§ Directions
The lines from the start of the listing through the line containing "combed Stoker’s" should be printed exactly, and no other lines should be printed.

==== Recorded information

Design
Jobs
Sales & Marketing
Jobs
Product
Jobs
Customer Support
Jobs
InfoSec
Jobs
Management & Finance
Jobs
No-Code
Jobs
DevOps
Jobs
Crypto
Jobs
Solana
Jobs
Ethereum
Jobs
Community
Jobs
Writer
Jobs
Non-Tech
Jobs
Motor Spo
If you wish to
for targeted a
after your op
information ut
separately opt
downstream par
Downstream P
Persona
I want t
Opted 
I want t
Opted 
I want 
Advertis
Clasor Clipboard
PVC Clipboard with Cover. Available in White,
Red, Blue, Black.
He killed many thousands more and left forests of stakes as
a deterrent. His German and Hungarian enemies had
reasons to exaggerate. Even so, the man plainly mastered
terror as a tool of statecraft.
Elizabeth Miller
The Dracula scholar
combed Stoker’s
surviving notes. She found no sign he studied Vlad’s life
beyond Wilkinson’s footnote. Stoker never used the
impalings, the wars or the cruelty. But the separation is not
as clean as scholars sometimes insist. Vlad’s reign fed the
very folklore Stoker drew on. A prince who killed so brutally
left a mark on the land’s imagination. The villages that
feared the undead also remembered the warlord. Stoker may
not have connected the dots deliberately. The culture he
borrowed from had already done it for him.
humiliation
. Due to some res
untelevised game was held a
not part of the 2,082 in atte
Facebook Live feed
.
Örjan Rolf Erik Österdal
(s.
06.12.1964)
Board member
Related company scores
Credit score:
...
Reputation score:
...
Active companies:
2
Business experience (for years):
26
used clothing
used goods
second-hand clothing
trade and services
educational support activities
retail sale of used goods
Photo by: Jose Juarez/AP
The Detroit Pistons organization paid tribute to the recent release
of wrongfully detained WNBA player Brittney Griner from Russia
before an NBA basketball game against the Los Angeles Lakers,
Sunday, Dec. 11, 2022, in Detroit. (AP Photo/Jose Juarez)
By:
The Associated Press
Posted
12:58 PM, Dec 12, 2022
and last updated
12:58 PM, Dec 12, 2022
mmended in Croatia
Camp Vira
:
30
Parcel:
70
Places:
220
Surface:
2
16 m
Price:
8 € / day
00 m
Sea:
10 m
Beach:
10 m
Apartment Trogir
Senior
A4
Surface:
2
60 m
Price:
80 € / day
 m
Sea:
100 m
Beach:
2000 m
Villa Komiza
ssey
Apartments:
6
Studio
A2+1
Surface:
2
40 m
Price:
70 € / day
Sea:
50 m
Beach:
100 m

========

§ Exercise solution
Design
Jobs
Sales & Marketing
Jobs
Product
Jobs
Customer Support
Jobs
InfoSec
Jobs
Management & Finance
Jobs
No-Code
Jobs
DevOps
Jobs
Crypto
Jobs
Solana
Jobs
Ethereum
Jobs
Community
Jobs
Writer
Jobs
Non-Tech
Jobs
Motor Spo
If you wish to
for targeted a
after your op
information ut
separately opt
downstream par
Downstream P
Persona
I want t
Opted 
I want t
Opted 
I want 
Advertis
Clasor Clipboard
PVC Clipboard with Cover. Available in White,
Red, Blue, Black.
He killed many thousands more and left forests of stakes as
a deterrent. His German and Hungarian enemies had
reasons to exaggerate. Even so, the man plainly mastered
terror as a tool of statecraft.
Elizabeth Miller
The Dracula scholar
combed Stoker’s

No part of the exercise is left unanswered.